◆ Reading passage
■ ■ ■

Some of the steep US tariff increases on an array of Chinese imports, including electric vehicles and their batteries, computer chips, and medical products, will take effect on Aug. 1, the US Trade Representative's office said, David Shepardson and David Lawder reported for Reuters.
President Joe Biden will keep tariffs put in place by the previous administration while ratcheting up others, including a quadrupling of import duties on Chinese EVs to over 100% and a doubling of semiconductor duties to 50%. I Photo: Huang Wei, Xinhua
President Joe Biden will keep tariffs put in place by the previous administration while ratcheting up others, including a quadrupling of import duties on Chinese EVs to over 100% and a doubling of semiconductor duties to 50%.
The USTR said in a federal notice that a 30-day public comment period will close on June 28.
The trade agency is seeking comments on the effects of the proposed tariff increase on the US economy, including consumers, and on whether a proposed 25% duty on medical face masks, gloves, and syringes should be higher.
The notice also provides specific tariff codes for some 387 product categories affected along with new duty rates and implementation dates.
Tariffs targeted to start in 2025 and 2026 will start on Jan. 1 for those years, the USTR said.

■ ■ ■

◆ Available data

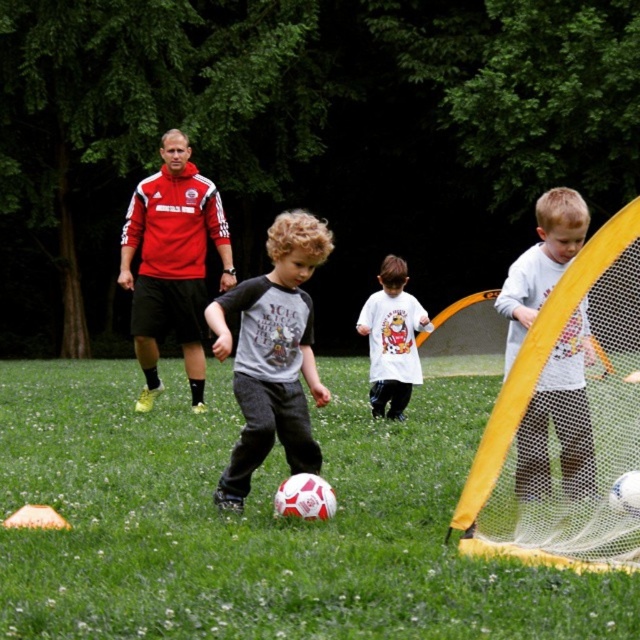
The width and height of the screenshot is (640, 640). What are the coordinates of `gray cotton shirt at center` in the screenshot? It's located at [x=273, y=355].

Is point (230, 305) closer to camera compared to point (161, 266)?

Yes, it is.

Where is `gray cotton shirt at center`? gray cotton shirt at center is located at coordinates (273, 355).

Locate an element on the screen. Image resolution: width=640 pixels, height=640 pixels. white matte soccer ball at center is located at coordinates (259, 520).

In the scene shown: Between white matte soccer ball at center and white matte t-shirt at center, which one appears on the left side from the viewer's perspective?

white matte soccer ball at center

Identify the location of white matte soccer ball at center. (259, 520).

This screenshot has height=640, width=640. I want to click on white matte soccer ball at center, so (x=259, y=520).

■ ■ ■

◆ Work order 1
In the tariff article, on what date does the 30-day public comment period close?
◆ Work order 2
Write out everything in the tariff article from "The notice also" down to "the USTR said.".

◆ Exercise solution 1
June 28.

◆ Exercise solution 2
The notice also provides specific tariff codes for some 387 product categories affected along with new duty rates and implementation dates.
Tariffs targeted to start in 2025 and 2026 will start on Jan. 1 for those years, the USTR said.